While working a divorce case and spying on his client’s wife and wife’s lover, Kozmarski witnesses a man set fire to his mark’s car. He investigates the misdemeanor and soon uncovers a larger plot that ties together rich urban developers, 1960s race relations and a murdered “Virginity Nun” with a suggestive tattoo and a shady past.

Kozmarski is all the things that a detective noir hero need be: terse, reserved, divorced and alcoholic (though he’s recovering). As narrator, however, he presents himself in a light of which the other characters may only see glints. He is also a family man who takes care of his 11-year-old distant cousin Jason.

There’s a dark humor that pervades the novel as Wiley juxtaposes Kozmarki’s complex feelings with a brusque, business-like exterior. In its main character, the novel investigates the tensions between passion and obligation with no whole-hearted endorsement for either.

Wiley’s interest in cultural contact zones becomes very apparent in the interactions between the various ethnicities which inhabit the book. He takes Chicago’s real issues of gentrification, ghettoization and urban decay and translates them into a story that literally spans a week and figuratively spans the last century.

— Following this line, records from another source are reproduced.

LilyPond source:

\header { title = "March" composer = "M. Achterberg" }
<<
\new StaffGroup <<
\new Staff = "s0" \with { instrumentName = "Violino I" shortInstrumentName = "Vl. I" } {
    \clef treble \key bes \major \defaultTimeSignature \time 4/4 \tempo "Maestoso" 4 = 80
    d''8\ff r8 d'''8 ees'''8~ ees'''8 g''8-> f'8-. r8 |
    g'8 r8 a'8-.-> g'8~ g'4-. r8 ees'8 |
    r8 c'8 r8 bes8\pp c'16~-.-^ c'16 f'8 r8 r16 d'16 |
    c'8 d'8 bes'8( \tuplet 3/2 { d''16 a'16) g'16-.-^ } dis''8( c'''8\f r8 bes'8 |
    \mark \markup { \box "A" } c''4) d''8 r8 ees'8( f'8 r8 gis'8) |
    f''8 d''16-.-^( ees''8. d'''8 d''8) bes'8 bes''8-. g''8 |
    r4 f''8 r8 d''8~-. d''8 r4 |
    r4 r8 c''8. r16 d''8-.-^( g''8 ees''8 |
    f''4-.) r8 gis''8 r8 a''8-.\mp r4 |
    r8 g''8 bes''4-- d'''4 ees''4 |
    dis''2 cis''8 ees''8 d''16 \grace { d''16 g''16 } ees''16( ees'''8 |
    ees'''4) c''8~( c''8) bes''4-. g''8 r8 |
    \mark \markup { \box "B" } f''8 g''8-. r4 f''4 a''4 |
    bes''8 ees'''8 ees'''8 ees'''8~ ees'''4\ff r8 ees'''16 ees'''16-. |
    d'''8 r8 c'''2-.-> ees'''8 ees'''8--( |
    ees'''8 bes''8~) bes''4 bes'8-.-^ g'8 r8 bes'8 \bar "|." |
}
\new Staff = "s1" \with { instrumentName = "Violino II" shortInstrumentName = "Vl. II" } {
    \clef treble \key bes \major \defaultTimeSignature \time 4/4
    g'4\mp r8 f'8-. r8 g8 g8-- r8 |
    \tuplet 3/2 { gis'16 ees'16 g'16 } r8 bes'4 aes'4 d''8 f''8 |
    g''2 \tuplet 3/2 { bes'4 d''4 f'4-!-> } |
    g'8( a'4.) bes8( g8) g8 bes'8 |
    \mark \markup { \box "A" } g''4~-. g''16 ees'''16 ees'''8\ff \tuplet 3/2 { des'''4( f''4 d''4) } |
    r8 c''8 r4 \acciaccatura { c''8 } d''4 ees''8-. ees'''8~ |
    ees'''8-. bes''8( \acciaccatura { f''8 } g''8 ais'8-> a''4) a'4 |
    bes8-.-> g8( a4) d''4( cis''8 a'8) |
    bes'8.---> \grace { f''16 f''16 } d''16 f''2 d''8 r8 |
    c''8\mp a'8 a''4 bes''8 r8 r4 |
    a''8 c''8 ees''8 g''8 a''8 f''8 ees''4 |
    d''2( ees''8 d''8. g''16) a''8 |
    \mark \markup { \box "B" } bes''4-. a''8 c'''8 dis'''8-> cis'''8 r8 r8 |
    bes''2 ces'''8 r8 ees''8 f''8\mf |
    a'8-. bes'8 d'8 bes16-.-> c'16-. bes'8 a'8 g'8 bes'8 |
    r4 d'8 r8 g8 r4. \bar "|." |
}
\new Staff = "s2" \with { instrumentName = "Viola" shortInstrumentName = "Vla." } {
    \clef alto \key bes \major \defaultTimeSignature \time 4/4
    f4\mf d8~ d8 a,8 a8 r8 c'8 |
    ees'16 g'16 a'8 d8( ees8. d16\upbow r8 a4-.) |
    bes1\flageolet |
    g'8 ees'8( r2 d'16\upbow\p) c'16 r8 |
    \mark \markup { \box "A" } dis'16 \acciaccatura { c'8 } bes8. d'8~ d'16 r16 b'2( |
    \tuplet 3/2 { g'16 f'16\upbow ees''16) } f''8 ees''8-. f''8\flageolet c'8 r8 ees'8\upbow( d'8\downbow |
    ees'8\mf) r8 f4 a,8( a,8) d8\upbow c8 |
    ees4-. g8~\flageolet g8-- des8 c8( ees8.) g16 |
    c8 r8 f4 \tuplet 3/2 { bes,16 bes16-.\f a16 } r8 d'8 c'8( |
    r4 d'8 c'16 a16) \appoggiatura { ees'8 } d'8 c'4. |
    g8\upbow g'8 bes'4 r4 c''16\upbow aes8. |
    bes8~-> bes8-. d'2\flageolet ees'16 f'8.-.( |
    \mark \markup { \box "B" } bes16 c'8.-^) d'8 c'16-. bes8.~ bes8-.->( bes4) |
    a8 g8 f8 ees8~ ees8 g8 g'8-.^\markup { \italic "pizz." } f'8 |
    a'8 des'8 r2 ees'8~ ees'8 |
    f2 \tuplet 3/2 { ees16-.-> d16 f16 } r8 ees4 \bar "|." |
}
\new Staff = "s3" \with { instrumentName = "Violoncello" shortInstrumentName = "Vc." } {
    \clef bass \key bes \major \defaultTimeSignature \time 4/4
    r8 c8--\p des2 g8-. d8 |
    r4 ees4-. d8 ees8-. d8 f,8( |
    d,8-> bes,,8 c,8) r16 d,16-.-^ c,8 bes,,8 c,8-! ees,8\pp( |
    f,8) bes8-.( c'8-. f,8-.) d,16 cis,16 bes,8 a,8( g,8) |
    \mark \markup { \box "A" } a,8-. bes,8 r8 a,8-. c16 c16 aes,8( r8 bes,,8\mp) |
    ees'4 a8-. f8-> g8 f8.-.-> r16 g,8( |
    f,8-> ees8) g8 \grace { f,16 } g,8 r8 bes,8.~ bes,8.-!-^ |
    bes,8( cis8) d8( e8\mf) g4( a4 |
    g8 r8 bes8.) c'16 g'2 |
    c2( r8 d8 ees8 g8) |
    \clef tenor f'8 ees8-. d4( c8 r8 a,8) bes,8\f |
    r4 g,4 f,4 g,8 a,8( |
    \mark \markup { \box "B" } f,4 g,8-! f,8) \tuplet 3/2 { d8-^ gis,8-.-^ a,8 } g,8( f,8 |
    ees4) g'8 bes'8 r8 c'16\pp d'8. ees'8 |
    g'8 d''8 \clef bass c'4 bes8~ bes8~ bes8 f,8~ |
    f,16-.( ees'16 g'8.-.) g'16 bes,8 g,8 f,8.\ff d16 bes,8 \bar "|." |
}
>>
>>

Through Kozmarski, ‘Kitty’ also typifies humanity’s search for knowledge and our simultaneous resistance to being known. Various powers within the story actually pay Joe to cease his investigation, yet he continues at the risk of his and his family’s lives.

As a man who finds things out about people for a living, Kozmarski ironically resists people knowing about him. He remarks to numerous characters, “I don’t think I like you knowing so much about me.”

The notion seems to be a comment on man’s quest for epistemological superiority – or maybe I’m reading too much into it. Read it for yourself.

My biggest gripe is that for all the danger Joe courted, I never felt an inkling of worry for him or his often imperiled family. Joe has a gun to his head on more than one occasion, but the ones holding the gun never seem to want to pull the trigger despite their supposed interest in doing so. As the plot unravels, it becomes partially clear why certain forces allow Joe to live, but his seeming impenetrability frustrated me as I read.

While ‘Kitty’ was not particularly moving or deep (and I don’t mean to imply that that is a necessary condition for “good literature”), it was an extremely entertaining page-turner of a thriller. The pace was great, and I constantly wanted to know what would happen next.

The novel, it seems, would fit equally on the shelves of pedants and casual readers alike. Wiley hopes to continue writing and intends to expand his two Kozmarski books into a 12-part series, where each novel takes place during one month of the year. Wiley is currently touring in support of ‘Kitty’ with stops in Nashville, Tenn., Chicago and Phoenix among other destinations.